§ **Work to complete**: The number of lines below containing the word "available" is all that should be returned.
(Exercise data)
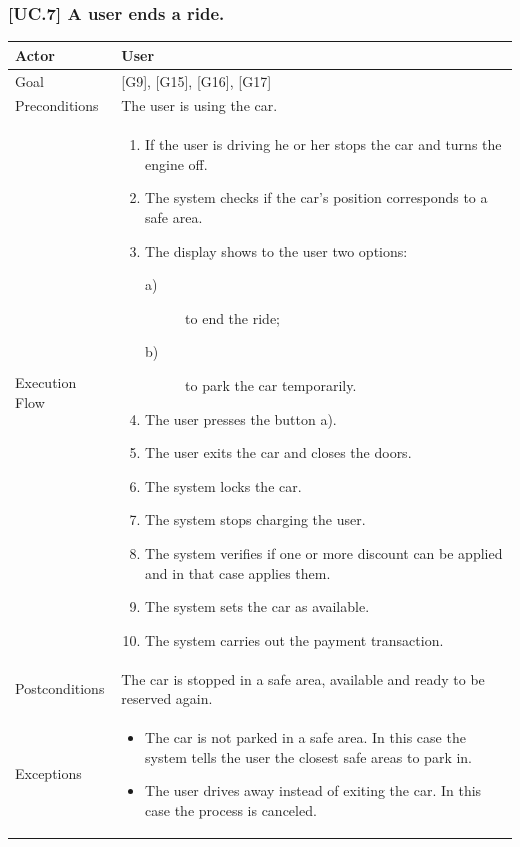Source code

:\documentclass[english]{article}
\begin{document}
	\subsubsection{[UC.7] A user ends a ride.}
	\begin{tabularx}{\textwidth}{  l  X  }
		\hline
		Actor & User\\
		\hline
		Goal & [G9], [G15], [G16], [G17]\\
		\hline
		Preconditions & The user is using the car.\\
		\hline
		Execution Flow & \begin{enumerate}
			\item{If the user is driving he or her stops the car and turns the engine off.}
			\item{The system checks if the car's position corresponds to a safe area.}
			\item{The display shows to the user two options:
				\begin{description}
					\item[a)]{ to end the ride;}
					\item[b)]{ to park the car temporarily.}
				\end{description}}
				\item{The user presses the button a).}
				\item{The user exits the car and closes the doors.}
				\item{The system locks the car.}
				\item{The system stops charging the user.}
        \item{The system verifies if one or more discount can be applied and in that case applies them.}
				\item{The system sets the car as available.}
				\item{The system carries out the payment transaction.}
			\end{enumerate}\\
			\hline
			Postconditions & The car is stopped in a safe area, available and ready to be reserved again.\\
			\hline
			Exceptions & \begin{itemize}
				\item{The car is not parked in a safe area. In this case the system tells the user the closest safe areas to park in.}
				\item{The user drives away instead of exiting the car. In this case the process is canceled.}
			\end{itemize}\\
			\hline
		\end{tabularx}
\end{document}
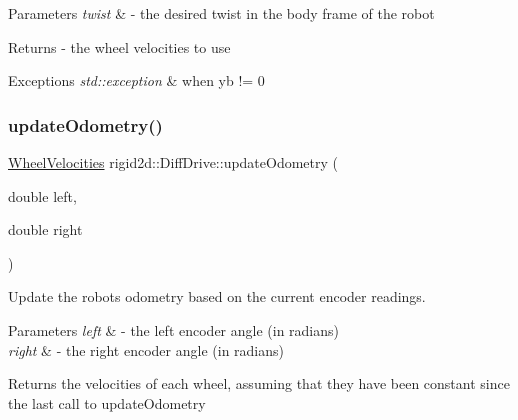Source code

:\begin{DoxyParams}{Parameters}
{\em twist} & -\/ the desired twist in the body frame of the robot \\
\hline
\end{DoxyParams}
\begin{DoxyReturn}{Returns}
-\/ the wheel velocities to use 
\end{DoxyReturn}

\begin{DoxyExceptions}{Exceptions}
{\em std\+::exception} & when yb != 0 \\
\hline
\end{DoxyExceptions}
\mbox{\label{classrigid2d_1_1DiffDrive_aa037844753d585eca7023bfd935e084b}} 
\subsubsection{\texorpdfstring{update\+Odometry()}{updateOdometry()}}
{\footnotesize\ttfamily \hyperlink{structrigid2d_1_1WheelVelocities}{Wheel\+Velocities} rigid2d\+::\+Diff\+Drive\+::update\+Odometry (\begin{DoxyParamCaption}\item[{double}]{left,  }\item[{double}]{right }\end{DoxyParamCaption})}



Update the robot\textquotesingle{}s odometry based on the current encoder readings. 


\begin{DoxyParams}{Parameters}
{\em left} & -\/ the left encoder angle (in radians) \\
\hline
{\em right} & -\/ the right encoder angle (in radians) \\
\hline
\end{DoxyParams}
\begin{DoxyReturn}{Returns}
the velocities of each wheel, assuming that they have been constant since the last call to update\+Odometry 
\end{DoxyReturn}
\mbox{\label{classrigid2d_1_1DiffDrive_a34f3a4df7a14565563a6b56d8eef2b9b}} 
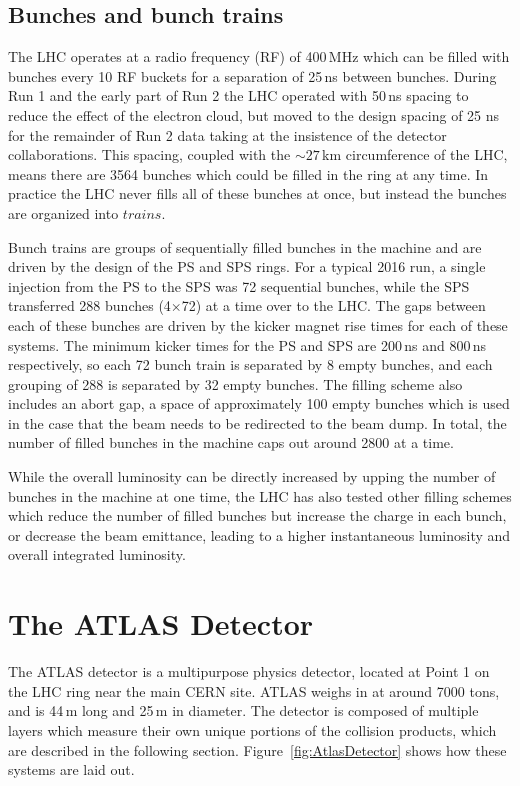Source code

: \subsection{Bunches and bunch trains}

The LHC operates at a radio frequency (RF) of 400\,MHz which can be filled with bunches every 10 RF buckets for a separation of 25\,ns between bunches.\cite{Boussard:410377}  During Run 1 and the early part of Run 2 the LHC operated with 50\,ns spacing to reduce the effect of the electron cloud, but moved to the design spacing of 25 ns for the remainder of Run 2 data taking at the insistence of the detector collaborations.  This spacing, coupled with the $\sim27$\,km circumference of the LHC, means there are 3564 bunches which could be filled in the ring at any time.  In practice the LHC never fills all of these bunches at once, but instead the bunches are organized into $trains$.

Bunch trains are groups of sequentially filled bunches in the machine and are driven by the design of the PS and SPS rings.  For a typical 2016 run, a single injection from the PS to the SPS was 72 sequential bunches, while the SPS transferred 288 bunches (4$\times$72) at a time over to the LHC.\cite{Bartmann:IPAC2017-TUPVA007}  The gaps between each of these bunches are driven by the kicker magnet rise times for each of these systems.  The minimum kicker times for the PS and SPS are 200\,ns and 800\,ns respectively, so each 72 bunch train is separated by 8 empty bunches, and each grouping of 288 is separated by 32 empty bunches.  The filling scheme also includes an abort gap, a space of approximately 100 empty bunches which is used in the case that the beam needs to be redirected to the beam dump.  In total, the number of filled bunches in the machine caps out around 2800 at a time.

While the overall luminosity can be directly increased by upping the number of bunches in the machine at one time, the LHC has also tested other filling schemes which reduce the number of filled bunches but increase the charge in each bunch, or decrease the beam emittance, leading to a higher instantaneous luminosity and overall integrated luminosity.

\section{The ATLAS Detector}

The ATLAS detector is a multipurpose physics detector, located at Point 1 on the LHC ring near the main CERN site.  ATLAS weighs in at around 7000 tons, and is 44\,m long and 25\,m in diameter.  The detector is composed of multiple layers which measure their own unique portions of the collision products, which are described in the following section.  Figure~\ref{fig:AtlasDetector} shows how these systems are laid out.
(End Exercise data)
§ **Exercise output**: 2